Just add k out-of-range numbers to the array! This way, the first k missing positive numbers will for sure be within the range of the array and we won’t need the trick with the extra numbers.

Time and space complexities are the same.

Here’s the code:

def find_first_k_missing_positive(nums, k):
  nums += [-1]*k

  i = 0
  while i < len(nums):
    j = nums[i]-1
    if j >= 0 and j < len(nums) and nums[i] != nums[j]:
      nums[i], nums[j] = nums[j], nums[i]
    else:
      i += 1

  missingNumbers = []
  for i in range(len(nums)):
    if i != nums[i]-1:
      missingNumbers.append(i+1)
      if len(missingNumbers) == k:
        break
  return missingNumbers

Nice.
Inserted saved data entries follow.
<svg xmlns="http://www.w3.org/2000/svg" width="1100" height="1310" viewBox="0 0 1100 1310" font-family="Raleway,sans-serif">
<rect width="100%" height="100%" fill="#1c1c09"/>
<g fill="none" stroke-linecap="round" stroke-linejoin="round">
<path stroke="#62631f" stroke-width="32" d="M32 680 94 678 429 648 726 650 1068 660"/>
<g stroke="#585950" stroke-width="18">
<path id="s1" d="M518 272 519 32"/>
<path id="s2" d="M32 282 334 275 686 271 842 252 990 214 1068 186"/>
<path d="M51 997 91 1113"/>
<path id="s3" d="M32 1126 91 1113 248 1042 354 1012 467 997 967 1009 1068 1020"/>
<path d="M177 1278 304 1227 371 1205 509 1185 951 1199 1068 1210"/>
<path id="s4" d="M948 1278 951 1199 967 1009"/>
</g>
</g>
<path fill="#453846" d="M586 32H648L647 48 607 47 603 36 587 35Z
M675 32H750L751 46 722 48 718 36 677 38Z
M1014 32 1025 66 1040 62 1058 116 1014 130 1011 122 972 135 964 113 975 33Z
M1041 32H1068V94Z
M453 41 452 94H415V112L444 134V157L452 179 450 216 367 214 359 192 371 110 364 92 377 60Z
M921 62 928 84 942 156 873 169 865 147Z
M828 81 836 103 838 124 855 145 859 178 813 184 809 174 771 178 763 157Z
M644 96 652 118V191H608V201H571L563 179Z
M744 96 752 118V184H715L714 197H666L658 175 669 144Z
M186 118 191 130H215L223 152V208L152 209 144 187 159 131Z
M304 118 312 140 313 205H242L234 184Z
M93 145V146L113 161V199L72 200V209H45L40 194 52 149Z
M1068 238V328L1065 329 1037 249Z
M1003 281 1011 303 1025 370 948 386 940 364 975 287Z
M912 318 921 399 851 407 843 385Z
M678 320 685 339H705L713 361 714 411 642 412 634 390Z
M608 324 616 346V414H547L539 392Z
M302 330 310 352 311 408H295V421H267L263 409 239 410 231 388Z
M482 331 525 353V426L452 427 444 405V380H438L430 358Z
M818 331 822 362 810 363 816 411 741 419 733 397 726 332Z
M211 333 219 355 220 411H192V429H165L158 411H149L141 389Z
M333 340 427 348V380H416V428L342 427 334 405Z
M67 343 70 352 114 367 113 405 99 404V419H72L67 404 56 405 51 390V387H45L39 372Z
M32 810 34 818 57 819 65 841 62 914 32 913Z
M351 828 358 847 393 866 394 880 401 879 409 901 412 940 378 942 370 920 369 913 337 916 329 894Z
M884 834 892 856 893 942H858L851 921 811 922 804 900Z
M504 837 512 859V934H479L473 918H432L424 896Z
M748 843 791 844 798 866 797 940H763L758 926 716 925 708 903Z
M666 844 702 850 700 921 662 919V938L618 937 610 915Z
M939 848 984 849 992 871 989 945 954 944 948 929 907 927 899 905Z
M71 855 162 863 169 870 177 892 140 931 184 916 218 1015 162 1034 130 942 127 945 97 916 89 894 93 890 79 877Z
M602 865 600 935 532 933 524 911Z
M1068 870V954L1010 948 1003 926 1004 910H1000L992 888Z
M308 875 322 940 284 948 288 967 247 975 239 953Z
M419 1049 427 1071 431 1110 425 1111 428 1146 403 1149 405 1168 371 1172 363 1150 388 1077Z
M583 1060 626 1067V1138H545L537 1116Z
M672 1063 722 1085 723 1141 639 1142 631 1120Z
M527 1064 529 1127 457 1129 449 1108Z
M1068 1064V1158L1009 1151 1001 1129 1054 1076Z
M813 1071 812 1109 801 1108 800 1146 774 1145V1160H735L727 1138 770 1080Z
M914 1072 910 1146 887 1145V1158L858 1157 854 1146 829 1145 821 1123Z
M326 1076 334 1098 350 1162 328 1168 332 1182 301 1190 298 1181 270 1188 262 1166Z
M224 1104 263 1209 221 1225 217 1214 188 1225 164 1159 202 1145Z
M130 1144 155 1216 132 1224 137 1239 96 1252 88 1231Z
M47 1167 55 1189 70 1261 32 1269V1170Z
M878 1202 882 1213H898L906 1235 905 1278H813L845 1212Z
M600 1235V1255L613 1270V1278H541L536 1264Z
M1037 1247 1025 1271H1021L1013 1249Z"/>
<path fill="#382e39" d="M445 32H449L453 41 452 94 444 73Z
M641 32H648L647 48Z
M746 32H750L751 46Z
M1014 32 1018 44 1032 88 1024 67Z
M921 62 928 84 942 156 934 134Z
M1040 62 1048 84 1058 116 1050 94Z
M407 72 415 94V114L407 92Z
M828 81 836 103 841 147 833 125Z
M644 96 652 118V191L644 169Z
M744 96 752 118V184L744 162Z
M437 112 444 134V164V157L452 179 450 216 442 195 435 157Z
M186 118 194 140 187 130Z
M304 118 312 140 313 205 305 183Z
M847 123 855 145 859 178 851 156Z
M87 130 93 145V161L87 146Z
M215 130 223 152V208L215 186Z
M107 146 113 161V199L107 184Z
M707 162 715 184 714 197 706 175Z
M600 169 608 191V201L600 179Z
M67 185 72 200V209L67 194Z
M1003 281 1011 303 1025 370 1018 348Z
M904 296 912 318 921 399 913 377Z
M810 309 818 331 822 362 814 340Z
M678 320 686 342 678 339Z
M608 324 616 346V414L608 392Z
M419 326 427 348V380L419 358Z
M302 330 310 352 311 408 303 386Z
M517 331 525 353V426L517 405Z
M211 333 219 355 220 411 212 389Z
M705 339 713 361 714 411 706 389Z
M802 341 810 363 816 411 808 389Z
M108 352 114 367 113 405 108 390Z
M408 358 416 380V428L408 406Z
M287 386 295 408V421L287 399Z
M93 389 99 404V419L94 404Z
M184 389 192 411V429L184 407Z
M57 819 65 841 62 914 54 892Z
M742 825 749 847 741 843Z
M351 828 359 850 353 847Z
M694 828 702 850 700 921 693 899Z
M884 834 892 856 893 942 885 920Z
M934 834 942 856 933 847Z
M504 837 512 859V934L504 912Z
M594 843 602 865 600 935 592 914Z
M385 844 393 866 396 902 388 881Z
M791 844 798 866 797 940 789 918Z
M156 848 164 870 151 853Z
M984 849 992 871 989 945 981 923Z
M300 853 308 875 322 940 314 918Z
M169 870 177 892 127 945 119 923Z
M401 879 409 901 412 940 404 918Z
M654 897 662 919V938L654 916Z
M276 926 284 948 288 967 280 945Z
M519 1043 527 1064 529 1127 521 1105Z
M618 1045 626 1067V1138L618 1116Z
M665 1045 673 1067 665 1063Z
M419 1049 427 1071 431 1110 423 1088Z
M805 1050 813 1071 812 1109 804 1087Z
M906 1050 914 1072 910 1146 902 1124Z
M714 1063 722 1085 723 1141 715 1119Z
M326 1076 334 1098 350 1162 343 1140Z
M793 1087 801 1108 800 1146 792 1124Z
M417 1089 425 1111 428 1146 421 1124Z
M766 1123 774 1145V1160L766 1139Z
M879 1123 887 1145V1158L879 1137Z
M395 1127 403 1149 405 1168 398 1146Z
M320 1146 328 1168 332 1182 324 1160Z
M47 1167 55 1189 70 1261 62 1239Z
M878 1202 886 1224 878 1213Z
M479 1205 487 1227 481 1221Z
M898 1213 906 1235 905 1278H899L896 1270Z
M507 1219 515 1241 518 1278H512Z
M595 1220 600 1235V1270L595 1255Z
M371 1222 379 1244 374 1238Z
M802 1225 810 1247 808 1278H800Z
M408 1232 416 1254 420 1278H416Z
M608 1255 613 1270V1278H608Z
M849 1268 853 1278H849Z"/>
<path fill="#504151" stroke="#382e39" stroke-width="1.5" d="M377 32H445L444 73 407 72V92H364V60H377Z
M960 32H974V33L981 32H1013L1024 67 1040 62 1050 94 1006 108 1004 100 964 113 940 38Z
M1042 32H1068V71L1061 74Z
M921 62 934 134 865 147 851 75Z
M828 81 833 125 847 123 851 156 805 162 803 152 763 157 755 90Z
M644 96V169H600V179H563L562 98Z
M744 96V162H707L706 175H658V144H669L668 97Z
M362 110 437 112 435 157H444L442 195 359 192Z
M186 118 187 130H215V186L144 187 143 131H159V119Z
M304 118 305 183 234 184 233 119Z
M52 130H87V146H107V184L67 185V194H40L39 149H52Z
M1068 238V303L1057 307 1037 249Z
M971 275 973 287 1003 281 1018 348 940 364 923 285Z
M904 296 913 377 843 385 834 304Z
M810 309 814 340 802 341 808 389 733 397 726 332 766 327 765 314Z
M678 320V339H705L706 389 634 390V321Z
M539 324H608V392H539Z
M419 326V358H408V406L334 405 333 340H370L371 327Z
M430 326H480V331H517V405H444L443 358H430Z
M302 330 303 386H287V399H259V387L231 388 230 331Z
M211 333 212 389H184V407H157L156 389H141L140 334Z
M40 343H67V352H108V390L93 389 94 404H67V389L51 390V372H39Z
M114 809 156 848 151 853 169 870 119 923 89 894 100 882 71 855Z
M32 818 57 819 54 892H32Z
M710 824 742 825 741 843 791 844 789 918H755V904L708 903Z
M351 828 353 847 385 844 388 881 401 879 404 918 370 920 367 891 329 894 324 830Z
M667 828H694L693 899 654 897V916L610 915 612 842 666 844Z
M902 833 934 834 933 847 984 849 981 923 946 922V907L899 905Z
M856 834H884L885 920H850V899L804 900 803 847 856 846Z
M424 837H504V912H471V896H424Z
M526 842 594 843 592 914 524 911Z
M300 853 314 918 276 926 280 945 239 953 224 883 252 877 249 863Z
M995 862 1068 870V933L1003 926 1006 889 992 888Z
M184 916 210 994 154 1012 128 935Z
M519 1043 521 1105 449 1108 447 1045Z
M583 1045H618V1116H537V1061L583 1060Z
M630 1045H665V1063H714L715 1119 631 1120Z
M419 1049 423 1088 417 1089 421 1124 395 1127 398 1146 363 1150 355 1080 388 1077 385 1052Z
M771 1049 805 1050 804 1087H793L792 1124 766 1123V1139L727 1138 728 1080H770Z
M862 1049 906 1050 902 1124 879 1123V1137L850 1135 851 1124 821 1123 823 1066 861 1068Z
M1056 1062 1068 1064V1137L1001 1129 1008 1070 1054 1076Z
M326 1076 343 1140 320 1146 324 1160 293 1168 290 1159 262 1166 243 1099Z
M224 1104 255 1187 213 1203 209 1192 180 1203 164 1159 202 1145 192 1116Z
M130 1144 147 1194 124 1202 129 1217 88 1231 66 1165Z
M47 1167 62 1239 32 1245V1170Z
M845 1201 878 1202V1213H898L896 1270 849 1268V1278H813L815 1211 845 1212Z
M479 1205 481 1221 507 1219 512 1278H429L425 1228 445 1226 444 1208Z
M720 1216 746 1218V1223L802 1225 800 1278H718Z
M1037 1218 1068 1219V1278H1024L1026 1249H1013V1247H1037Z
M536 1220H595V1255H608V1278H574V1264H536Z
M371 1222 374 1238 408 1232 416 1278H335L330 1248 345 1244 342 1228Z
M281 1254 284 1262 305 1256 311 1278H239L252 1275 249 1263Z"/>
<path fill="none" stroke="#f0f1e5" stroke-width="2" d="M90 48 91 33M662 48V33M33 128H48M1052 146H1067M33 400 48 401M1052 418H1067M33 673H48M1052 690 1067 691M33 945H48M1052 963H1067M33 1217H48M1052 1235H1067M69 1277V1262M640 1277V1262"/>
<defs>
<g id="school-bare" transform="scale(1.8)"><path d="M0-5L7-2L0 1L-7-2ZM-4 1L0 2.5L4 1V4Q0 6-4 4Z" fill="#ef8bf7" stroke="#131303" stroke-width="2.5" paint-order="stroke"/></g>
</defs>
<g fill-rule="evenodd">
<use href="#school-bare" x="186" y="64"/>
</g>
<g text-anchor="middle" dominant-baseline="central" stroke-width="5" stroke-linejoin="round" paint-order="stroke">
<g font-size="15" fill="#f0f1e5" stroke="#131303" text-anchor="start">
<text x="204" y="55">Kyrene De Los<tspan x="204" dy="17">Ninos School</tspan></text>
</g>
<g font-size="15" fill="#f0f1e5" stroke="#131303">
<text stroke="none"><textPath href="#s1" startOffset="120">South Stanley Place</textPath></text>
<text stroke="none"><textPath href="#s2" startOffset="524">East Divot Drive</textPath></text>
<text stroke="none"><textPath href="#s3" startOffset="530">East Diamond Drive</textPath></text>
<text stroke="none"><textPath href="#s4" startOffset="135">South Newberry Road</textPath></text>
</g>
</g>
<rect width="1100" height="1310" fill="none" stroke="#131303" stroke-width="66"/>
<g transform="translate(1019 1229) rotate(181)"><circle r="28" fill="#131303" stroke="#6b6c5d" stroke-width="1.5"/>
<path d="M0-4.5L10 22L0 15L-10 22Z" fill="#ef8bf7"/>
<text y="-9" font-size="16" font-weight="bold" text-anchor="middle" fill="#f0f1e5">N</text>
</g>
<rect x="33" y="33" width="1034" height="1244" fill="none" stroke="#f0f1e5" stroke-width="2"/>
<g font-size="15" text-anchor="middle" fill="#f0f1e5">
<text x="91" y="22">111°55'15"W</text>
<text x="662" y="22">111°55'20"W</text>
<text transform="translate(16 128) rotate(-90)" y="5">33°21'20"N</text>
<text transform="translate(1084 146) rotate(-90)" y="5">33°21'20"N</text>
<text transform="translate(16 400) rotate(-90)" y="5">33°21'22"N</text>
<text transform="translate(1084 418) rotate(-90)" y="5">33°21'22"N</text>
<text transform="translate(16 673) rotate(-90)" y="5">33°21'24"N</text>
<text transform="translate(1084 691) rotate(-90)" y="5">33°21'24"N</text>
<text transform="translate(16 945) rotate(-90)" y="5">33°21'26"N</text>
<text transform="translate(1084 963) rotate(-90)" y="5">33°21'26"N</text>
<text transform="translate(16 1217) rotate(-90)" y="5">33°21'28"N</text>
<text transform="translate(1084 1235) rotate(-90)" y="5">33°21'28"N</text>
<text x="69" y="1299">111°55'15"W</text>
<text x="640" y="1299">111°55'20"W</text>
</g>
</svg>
Exactly the same idea as me.

I did the same thing, Stored any elements in the array that are > Len of array in a Set. And if we we need more missing elements, we just check for numbers from nums.length + 1 that are NOT in the set.

class FirstKMissingPositive {

  public static List<Integer> findNumbers(int[] nums, int k) {
    List<Integer> missingNumbers = new ArrayList<>();
    Set<Integer> greater = new HashSet<Integer>();
    for(int i = 0; i < nums.length; i++) {
      while(nums[i] > 0 && nums[i] <= nums.length && nums[i] != nums[nums[i] - 1]) {
        swap(nums, i, nums[i] - 1);
      }
      if(nums[i] > nums.length) {
        greater.add(nums[i]);
      }
    }

    for(int i = 0; i < nums.length && k > 0; i++) {
      if(nums[i] != i + 1) {
        missingNumbers.add(i + 1);
        k--;
      }
    }

    int start = nums.length + 1;
    while(k > 0) {
      if(!greater.contains(start)) {
        missingNumbers.add(start);
        k--;
      }
      start++;
    }

    return missingNumbers;
  }

  private static void swap(int[] nums, int left, int right) {
    int temp = nums[left];
    nums[left] = nums[right];
    nums[right] = temp;
  }
}

Did the exact same:

def find_first_k_missing_positive(nums, k):
  missingNumbers = []
  nums += [-1]*k
  i = 0
  while i < len(nums):
    index = nums[i] - 1
    if nums[i] <= len(nums) and nums[i] > 0 and nums[i] != nums[index] :
      nums[i], nums[index] = nums[index], nums[i]
    else:
      i += 1

  for j in range(len(nums)):
    if len(missingNumbers) == k:
      break
    if nums[j] != j + 1:
        missingNumbers.append(j+1)

  return missingNumbers